We have had a number of meetings with Tim Weatherhill to find ways of supporting the tree planting initiatives within the City.
We have responded to three important consultations during the year. In October we published a detailed response to the Government’s proposals to seriously weaken the planning system in England. In February we commented on the Council’s Urban Forestry Strategy and this last month we responded to a Council consultation on the draft Statement of Community Involvement. We feel that the council’s plans for future consultation lack ambition.
We have published our views about City Centre South and with the help of Nicola and Civic Voice we have published a consultation survey to obtain wider public views on the City Centre South proposed development. We are awaiting its completion and will publish the results as soon as we have them.
We have maintained our monitoring of planning issues and requests and regularly publish the most important or controversial of these and bring them to the attention of our members and to the wider public in a simplified as way as possible including links directly to the plans involved. This is a valuable service produced by the Coventry Society.

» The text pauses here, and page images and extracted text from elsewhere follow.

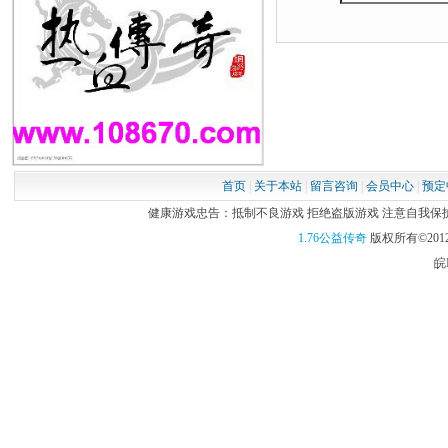
首页
|
关于本站
|
留言咨询
|
会员中心
|
预定
健康游戏忠告：抵制不良游戏 拒绝盗版游戏 注意自我保护 谨
1.76公益传奇
版权所有©2012
皖I
第三步：新玩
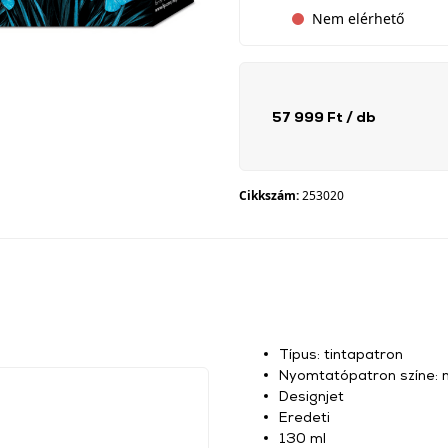
Nem elérhető
57 999 Ft
/ db
Cikkszám:
253020
Típus: tintapatron
Nyomtatópatron színe:
Designjet
Eredeti
130 ml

We have expressed concerns and opinions on a number of issues during the year. The virus has significantly and possibly permanently changed the shopping habits of the population. It has speeded up the already growing trend towards on line shopping, so we have to also change our vision of the City Centre. Debenhams is closed, Ikea has gone BHS is still empty and with the possibility of student numbers also dropping we could also be faced with empty student accommodation blocks in the City Centre too. It is therefore important that the City Centre South development, the largest development since the 1950s, is subjected to proper consultation and scrutiny, with 1500 dwellings proposed this is more residential than retail and entertainment. We have always campaigned for more residential in the Centre but the current plan does not include provision for affordable housing either for sale or rent. Some of the buildings are much taller than those in the area and we have a number of important and valuable artworks that are not properly accounted for in their current plans.

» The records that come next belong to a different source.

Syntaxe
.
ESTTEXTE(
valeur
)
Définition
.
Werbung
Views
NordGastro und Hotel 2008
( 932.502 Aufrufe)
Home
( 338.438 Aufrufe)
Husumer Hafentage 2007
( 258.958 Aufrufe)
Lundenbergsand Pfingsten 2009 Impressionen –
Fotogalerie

We are concerned that a Grade Two listing has seemed to offer no protection from inappropriate additions requiring damage to St Mary’s Guild Hall and the virtual destruction of the Architects building and courtyard also developments attempting to encroach upon Conservation Areas such as that which requires the demolition of the former Paris cinema.
Increasingly, we are being asked to give our opinion on projects within the City, most recently being invited to attend meetings regarding the design and finished appearance of the Station.

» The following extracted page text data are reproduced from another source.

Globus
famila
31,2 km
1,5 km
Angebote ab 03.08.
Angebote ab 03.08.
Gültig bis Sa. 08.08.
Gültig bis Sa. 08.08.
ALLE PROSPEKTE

Our Blue plaque scheme is a valuable resource as it is a reminder that Coventry had, and still has, many talented and famous citizens and that they are all ‘one of us’. They are a useful guide to the City heritage for students and other visitors to Coventry. We have a number of requests and suggestions for new plaques which will be considered as soon as Covid and our budget permit.
The care of our public art continues to be of concern. It cannot be the case that decisions regarding display are left up to developers. As far as twentieth century public art is concerned The Twentieth Century Society has the advantage of being a statuary consultee and I have been liaising with them regarding the artworks which will be involved in the City Centre South project. Nevertheless, art which is kept in a warehouse is no longer public art and we are continually seeking answers to when many of our ‘stored’ artworks can be displayed again.